Your goal: Find the word "lines" below. Copy each line that has it.

[Stored items from a collection]

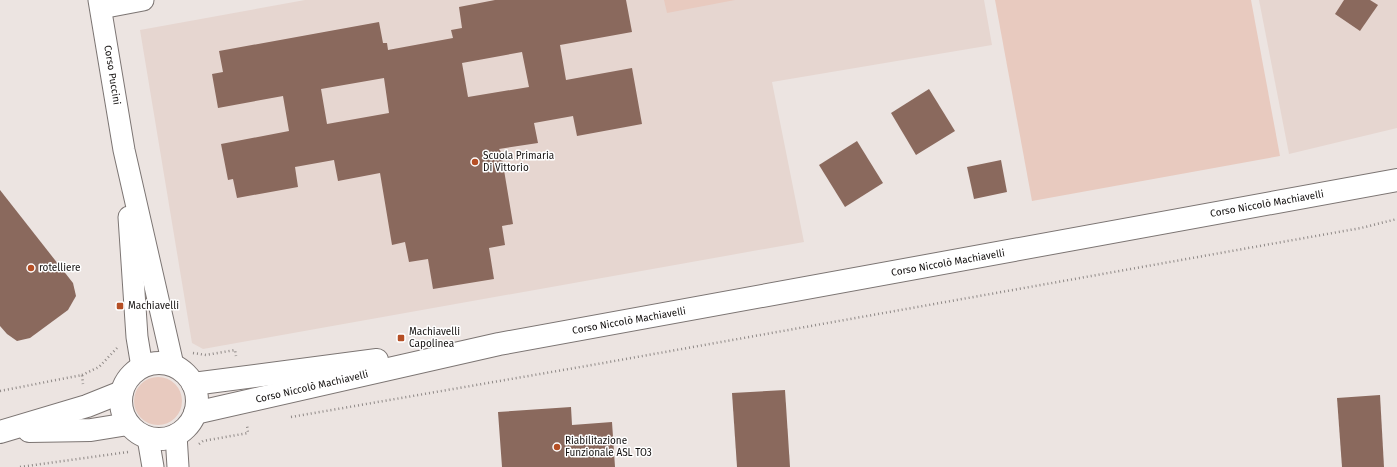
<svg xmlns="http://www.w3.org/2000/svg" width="1397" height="467" font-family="'Fira Sans',sans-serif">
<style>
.built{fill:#e6d6d0}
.green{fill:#e8cabf}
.building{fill:#8a695d;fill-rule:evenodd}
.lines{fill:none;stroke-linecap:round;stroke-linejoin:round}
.minor-casing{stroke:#7c7573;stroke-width:23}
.tertiary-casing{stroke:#7c7573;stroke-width:24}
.path{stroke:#8e8886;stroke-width:2.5;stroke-dasharray:1 3;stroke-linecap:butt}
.minor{stroke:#fff;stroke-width:21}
.tertiary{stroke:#fff;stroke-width:22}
.poi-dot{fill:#b54f25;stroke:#fff;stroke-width:1.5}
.labels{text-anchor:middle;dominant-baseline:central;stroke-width:3;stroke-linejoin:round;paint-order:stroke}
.street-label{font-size:10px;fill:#141110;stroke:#fff}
.poi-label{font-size:10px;fill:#141110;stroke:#fff;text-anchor:start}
</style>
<rect width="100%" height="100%" fill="#ece4e1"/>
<g class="built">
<path d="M 305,0 L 984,0 L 992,45 L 772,82 L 804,242 L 203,349 L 192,343 L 140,30 Z"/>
<path d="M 1259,0 L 1397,0 L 1397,128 L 1289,154 Z"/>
</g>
<g class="green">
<path d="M 664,0 L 735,0 L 667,13 Z"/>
<path d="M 995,0 L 1251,0 L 1280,156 L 1032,201 Z"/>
<circle cx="158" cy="401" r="24"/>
</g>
<g class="building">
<path d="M 495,0 L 626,0 L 632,32 L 560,45 L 566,80 L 632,68 L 642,124 L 577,136 L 573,116 L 534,123 L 538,143 L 499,149 L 501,152 L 513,224 L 502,226 L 505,245 L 489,248 L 494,279 L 433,289 L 428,259 L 409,262 L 405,242 L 392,245 L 380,173 L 338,181 L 334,160 L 295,167 L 298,187 L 237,198 L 233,179 L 228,180 L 221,144 L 289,131 L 283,96 L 218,108 L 212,74 L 223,72 L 219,51 L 379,22 L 383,43 L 387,43 L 388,50 L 453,38 L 451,30 L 462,28 L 459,7 ZM 522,52 L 529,87 L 468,97 L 462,63 ZM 384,78 L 389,113 L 327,124 L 321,89 Z"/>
<path d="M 1344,0 L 1370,0 L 1378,5 L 1360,31 L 1335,14 Z"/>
<path d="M 929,89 L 955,131 L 916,155 L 891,113 Z"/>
<path d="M 857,141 L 883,183 L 845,207 L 819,165 Z"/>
<path d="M 1001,160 L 1007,192 L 974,199 L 967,167 Z"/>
<path d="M 0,190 L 73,283 L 76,296 L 68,310 L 30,338 L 17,341 L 7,334 L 0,326 Z"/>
<path d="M 785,390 L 790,467 L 737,467 L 732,393 Z"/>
<path d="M 1380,395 L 1384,467 L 1342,467 L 1337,398 Z"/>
<path d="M 571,407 L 572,425 L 612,422 L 615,467 L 502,467 L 498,412 Z"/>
</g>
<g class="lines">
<g class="minor-casing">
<g id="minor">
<path d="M 99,0 L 124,150 L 173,365"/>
<path d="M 101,8 L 143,0"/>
<path d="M 129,217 L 137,337 L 142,367"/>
<path d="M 176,435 L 178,467"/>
<path d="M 148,438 L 153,467"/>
</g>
</g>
<g class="tertiary-casing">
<g id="tertiary">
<circle cx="159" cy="401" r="38"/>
<path d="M 193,384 L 377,360"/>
<path d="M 195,413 L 499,344 L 1397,180"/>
<path d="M 29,431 L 91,430 L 128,424"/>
<path d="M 0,432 L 87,406 L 122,392"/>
</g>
</g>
<g class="path">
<path d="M 193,353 L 206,355 L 235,350 L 236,356"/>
<path d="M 82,375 L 99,367 L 117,348"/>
<path d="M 0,391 L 82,375 L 83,384"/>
<path d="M 291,417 L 592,365 L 1282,242 L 1361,228 L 1397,219"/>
<path d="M 199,444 L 203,441 L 248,433 L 247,425"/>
<path d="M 20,467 L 128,452"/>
</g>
<use href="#minor" class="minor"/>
<use href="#tertiary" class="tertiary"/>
</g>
<g class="poi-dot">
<circle cx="475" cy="162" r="4"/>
<circle cx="31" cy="268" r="4"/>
<rect x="116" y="302" width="8" height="8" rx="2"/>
<rect x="397" y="334" width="8" height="8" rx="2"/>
<circle cx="557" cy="447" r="4"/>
</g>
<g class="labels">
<g class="street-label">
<text transform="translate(112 75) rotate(81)">Corso Puccini</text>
<text transform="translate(1267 204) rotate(-10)">Corso Niccolò Machiavelli</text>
<text transform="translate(948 263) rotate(-10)">Corso Niccolò Machiavelli</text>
<text transform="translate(629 321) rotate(-10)">Corso Niccolò Machiavelli</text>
<text transform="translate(312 387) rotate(-13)">Corso Niccolò Machiavelli</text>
</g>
<g class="poi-label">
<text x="483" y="156">Scuola Primaria<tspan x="483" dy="12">Di Vittorio</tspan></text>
<text x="39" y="268">rotelliere</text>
<text x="128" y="306">Machiavelli</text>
<text x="409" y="332">Machiavelli<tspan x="409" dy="12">Capolinea</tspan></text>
<text x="565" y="441">Riabilitazione<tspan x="565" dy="12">Funzionale ASL TO3</tspan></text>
</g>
</g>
</svg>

Answer area:
.lines{fill:none;stroke-linecap:round;stroke-linejoin:round}
<g class="lines">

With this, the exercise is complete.